Weihnachtkonzert am 26.12.2018

Am 26.12.2018 konzertierte der Philharmonische Chor mit seinem traditionellen Weihnachtskonzert. Die Kritik der SZ spricht für sich:

Der Philharmonische Chor Fürstenfeld begeistert mit Bachs Weihnachtsoratorium
Von Klaus Mohr, Fürstenfeldbruck

Das Weihnachtsgeschehen ist der zumindest gefühlte Mittelpunkt der ganzen christlichen Botschaft. Die Geburt Jesu im Stall von Bethlehem ist zwar ein Skandal an sich, wäre aber in 2000 Jahren längst vergessen worden, wenn es sich hier nicht um den Gottessohn handeln würde. Für viele Menschen gehört der Besuch eines Konzerts mit dem „Weihnachtsoratorium“ von Johann Sebastian Bach zu den festen Traditionen in dieser Zeit. So war es auch bei der Aufführung dieses Werks durch den Philharmonischen Chor Fürstenfeld und das Seraphin Ensemble München unter der Leitung von Andreas Obermayer am zweiten Weihnachtsfeiertag im sehr gut besuchten Stadtsaal. Als Solisten waren Katja Stuber (Sopran), Theresa Holzhauser (Alt), Eric Price (Tenor) und Matthias Winckhler (Bass) zu hören. Auf dem Programm standen die erste Kantate für den ersten Weihnachtstag, die vierte für das Fest der Beschneidung Jesu, die fünfte für den Sonntag nach Neujahr sowie die abschließende sechste Kantate für das Fest der Erscheinung des Herrn.

Der Philharmonische Chor Fürstenfeld agiert beim Weihnachtsoratorium durch eine ganz solide Einstudierung sehr präzise und zuverlässig. (Foto: Carmen Voxbrunner)

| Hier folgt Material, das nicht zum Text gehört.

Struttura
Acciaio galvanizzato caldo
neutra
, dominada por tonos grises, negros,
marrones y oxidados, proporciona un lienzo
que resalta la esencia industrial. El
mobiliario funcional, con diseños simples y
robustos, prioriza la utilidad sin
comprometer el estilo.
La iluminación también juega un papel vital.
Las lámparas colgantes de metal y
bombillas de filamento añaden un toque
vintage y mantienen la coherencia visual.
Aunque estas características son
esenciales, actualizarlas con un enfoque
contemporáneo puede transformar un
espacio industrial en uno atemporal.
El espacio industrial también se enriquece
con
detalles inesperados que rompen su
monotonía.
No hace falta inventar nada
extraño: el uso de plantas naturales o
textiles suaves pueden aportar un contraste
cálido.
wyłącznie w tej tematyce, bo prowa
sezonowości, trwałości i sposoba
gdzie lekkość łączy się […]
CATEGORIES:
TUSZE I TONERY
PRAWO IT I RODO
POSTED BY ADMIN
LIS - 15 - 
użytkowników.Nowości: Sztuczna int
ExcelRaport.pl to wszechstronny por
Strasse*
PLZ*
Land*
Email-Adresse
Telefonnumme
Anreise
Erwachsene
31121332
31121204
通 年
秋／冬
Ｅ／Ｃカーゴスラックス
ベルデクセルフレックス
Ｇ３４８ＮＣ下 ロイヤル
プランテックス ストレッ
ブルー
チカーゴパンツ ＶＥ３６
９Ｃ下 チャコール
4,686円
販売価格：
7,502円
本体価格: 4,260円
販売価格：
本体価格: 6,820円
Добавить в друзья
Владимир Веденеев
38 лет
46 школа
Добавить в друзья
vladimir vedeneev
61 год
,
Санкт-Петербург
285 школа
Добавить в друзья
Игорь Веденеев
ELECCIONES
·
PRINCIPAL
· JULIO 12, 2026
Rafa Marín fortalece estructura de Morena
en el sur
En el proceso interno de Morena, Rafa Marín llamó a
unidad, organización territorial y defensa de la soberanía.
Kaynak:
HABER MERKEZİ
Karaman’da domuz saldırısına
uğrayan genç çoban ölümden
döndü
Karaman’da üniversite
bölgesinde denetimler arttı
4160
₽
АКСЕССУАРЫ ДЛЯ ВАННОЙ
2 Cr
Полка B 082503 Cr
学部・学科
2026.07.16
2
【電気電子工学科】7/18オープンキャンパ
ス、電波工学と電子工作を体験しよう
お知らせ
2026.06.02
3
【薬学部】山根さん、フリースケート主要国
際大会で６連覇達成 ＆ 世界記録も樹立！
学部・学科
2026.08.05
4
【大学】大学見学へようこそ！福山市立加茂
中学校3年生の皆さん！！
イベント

Die Musik der ersten Kantate ist allen Musikfreunden bestens bekannt, erklingt dieser Teil doch am häufigsten. Die Zuhörer sind daher stets gespannt, Unterschiede zwischen ihrer Erinnerung und der Interpretation des konkreten Konzerts feststellen zu können. Auf dieses „Hörmuster“ hatte sich Andreas Obermayer nicht eingelassen. Sein Interpretationsansatz verfolgte das Ziel, weder Tempi noch Dynamik an Grenzen zu führen und auch Deklamation und Phrasierung nicht nuanciert zu schärfen. Auf diese Weise entstand eine Wiedergabe, die, ausgehend vom Notentext, ihr Zentrum in der Mitte hatte. Das Seraphin Ensemble musizierte auf überzeugend hohem Niveau, der aus etwa 90 Sängern bestehende Philharmonische Chor agierte durch eine ganz solide Einstudierung sehr präzise und zuverlässig. Damit holte Obermayer das ursprünglich skandalöse Geschehen quasi in die Mitte der Gesellschaft, alles war im Lot.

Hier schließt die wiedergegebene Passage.